Lauren Moye, FISM NEWS
The Center for Disease Control (CDC) finally added missing data about COVID-19 infections and vaccinations, and the results would have been important to colleges and students just a few months ago. CDC data shows the efficacy of full vaccination for ages 18-49-year-olds did not warrant a booster requirement for this age group.
The CDC finally updated their available data on the performance of vaccines and boosters on Feb. 17, adding valuable details to what a recent New York Times article called “the most glaring omissions in data” among Americans aged 18 to 49. Writer Apoorva Mandavilli noted withheld information made it difficult for state and local officials to make appropriate and well-researched decisions when setting pandemic policies.
The same holds true for colleges, many of which required students to receive a COVID-19 booster shot before beginning the January 2022 school term. The data, however, shows this was an unnecessary step taken because full vaccination by itself was already effective protection against the virus.
When you consider the death rate for this age group, there is almost no discernable difference between the fully vaccinated and those who took the third shot. Out of a population of 100,000, the CDC shows almost a flat line that varies with less than 1/10th of a percentage difference between the two groups. On many weeks, there is a mere 1/100th of a percentage difference.
So why was this data not reported earlier? According to NYT, CDC spokeswoman Kristen Nordlund said the data “was not yet ready for prime time” and that the agency’s goal was to provide data that was “accurate and actionable.”
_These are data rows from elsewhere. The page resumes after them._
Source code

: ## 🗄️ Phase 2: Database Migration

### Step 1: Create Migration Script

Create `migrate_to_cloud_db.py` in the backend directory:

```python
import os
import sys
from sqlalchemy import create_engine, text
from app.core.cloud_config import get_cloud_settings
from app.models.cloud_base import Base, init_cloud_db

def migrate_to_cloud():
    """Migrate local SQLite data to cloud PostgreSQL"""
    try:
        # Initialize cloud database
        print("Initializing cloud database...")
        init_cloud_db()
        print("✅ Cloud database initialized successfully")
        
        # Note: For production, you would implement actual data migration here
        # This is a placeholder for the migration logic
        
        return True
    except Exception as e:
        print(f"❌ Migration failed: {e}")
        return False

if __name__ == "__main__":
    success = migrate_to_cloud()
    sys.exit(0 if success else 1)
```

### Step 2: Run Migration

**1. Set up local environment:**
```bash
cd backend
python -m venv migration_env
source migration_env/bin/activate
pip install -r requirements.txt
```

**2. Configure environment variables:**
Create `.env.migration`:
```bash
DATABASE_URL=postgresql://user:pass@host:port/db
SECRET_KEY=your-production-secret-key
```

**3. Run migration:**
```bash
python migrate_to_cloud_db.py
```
However, Mandavilli wrote, “The agency has been reluctant to make those figures public, the [anonymous federal] official said, because they might be misinterpreted as the vaccines being ineffective.” Nordlund was also reported as making a similar comment.
However, by withholding data the CDC passively controlled the health narrative, resulting in businesses and colleges making different decisions than they would have otherwise. This also means that students’ own medical freedom was pitted against a desire for higher education and undertook a greater risk of heart inflammation but gained very little protection as a result of the booster.
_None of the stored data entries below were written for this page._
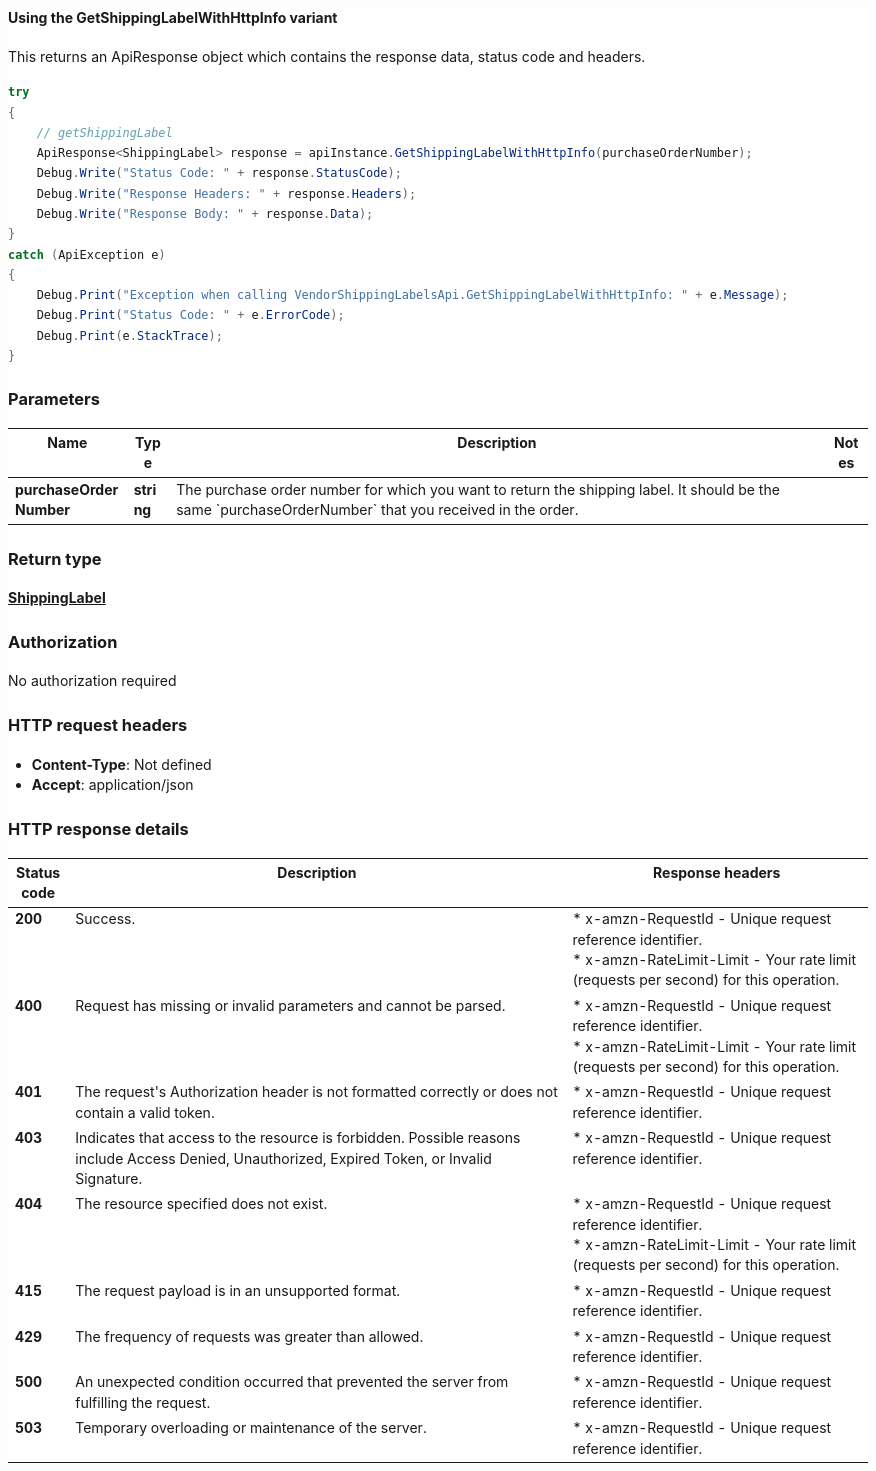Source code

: #### Using the GetShippingLabelWithHttpInfo variant
This returns an ApiResponse object which contains the response data, status code and headers.

```csharp
try
{
    // getShippingLabel
    ApiResponse<ShippingLabel> response = apiInstance.GetShippingLabelWithHttpInfo(purchaseOrderNumber);
    Debug.Write("Status Code: " + response.StatusCode);
    Debug.Write("Response Headers: " + response.Headers);
    Debug.Write("Response Body: " + response.Data);
}
catch (ApiException e)
{
    Debug.Print("Exception when calling VendorShippingLabelsApi.GetShippingLabelWithHttpInfo: " + e.Message);
    Debug.Print("Status Code: " + e.ErrorCode);
    Debug.Print(e.StackTrace);
}
```

### Parameters

| Name | Type | Description | Notes |
|------|------|-------------|-------|
| **purchaseOrderNumber** | **string** | The purchase order number for which you want to return the shipping label. It should be the same &#x60;purchaseOrderNumber&#x60; that you received in the order. |  |

### Return type

[**ShippingLabel**](ShippingLabel.md)

### Authorization

No authorization required

### HTTP request headers

 - **Content-Type**: Not defined
 - **Accept**: application/json


### HTTP response details
| Status code | Description | Response headers |
|-------------|-------------|------------------|
| **200** | Success. |  * x-amzn-RequestId - Unique request reference identifier. <br>  * x-amzn-RateLimit-Limit - Your rate limit (requests per second) for this operation. <br>  |
| **400** | Request has missing or invalid parameters and cannot be parsed. |  * x-amzn-RequestId - Unique request reference identifier. <br>  * x-amzn-RateLimit-Limit - Your rate limit (requests per second) for this operation. <br>  |
| **401** | The request&#39;s Authorization header is not formatted correctly or does not contain a valid token. |  * x-amzn-RequestId - Unique request reference identifier. <br>  |
| **403** | Indicates that access to the resource is forbidden. Possible reasons include Access Denied, Unauthorized, Expired Token, or Invalid Signature. |  * x-amzn-RequestId - Unique request reference identifier. <br>  |
| **404** | The resource specified does not exist. |  * x-amzn-RequestId - Unique request reference identifier. <br>  * x-amzn-RateLimit-Limit - Your rate limit (requests per second) for this operation. <br>  |
| **415** | The request payload is in an unsupported format. |  * x-amzn-RequestId - Unique request reference identifier. <br>  |
| **429** | The frequency of requests was greater than allowed. |  * x-amzn-RequestId - Unique request reference identifier. <br>  |
| **500** | An unexpected condition occurred that prevented the server from fulfilling the request. |  * x-amzn-RequestId - Unique request reference identifier. <br>  |
| **503** | Temporary overloading or maintenance of the server. |  * x-amzn-RequestId - Unique request reference identifier. <br>  |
Even when considering infection rates among the two different populations, the statistical difference between the categories would not have justified colleges enforcing boosters for their student populations. Beginning in September 2021 through November, there was very little statistical difference in infection rates between fully vaccinated young adults and those who undertook the third shot. This difference was often 40-to-50 more cases per 100,000 individuals in the non-booster group.
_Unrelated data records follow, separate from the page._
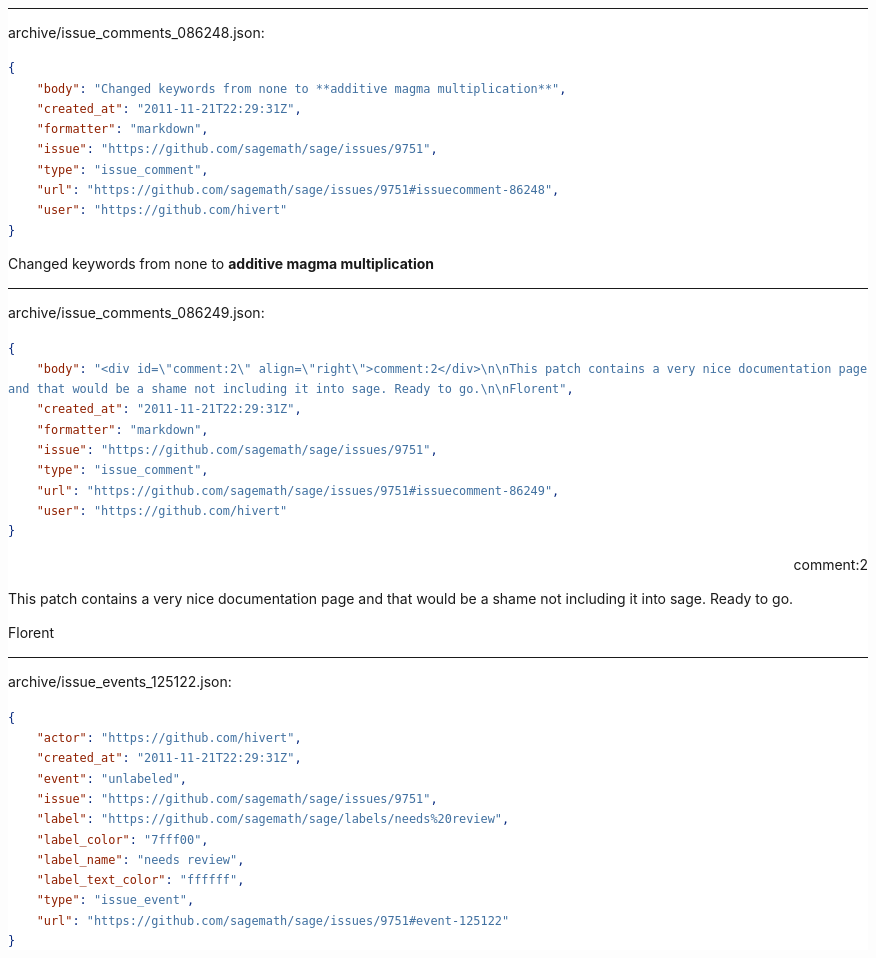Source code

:

---

archive/issue_comments_086248.json:
```json
{
    "body": "Changed keywords from none to **additive magma multiplication**",
    "created_at": "2011-11-21T22:29:31Z",
    "formatter": "markdown",
    "issue": "https://github.com/sagemath/sage/issues/9751",
    "type": "issue_comment",
    "url": "https://github.com/sagemath/sage/issues/9751#issuecomment-86248",
    "user": "https://github.com/hivert"
}
```

Changed keywords from none to **additive magma multiplication**



---

archive/issue_comments_086249.json:
```json
{
    "body": "<div id=\"comment:2\" align=\"right\">comment:2</div>\n\nThis patch contains a very nice documentation page and that would be a shame not including it into sage. Ready to go.\n\nFlorent",
    "created_at": "2011-11-21T22:29:31Z",
    "formatter": "markdown",
    "issue": "https://github.com/sagemath/sage/issues/9751",
    "type": "issue_comment",
    "url": "https://github.com/sagemath/sage/issues/9751#issuecomment-86249",
    "user": "https://github.com/hivert"
}
```

<div id="comment:2" align="right">comment:2</div>

This patch contains a very nice documentation page and that would be a shame not including it into sage. Ready to go.

Florent



---

archive/issue_events_125122.json:
```json
{
    "actor": "https://github.com/hivert",
    "created_at": "2011-11-21T22:29:31Z",
    "event": "unlabeled",
    "issue": "https://github.com/sagemath/sage/issues/9751",
    "label": "https://github.com/sagemath/sage/labels/needs%20review",
    "label_color": "7fff00",
    "label_name": "needs review",
    "label_text_color": "ffffff",
    "type": "issue_event",
    "url": "https://github.com/sagemath/sage/issues/9751#event-125122"
}
```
Even after the Omicron-variant picked up momentum in mid-December and January, long after colleges made their decisions, the spikes in the data between populations are nearly parallel. At the widest gap recording the week of Jan. 8, the young adult population who took boosters showed an infection rate of 1267.35 per 100,000 compared to 1875.07 per 100,000 in the fully vaccinated but non-booster group.
The NYT article also covered other gaps in CDC’s COVID data, like wastewater research and hospitalizations, noting that this missing information impeded officials from responding appropriately to control the pandemic.
Jessica Rivera, an epidemiologist with COVID Tracking Project, warned that scientists “are at a much greater risk of misinterpreting the data with data vacuums.” She added that more available data “builds public trust, and it paints a much clearer picture of what’s actually going on.”
Dr. Paul Offit, a vaccine expert with the Food and Drug Administration, agreed. He told NYT, “Tell the truth, present the data. I have to believe that there is a way to explain these things so people can understand it.”
Both Rivera and Offit are notable proponents of COVID-19 vaccination who freely advocate for full vaccination on their social media. But their statements hint at a greater concern, that of an American population that is growing more disillusioned and distrustful of the government agencies who, by appearances, are advocating for more vaccines whether they are necessary or not.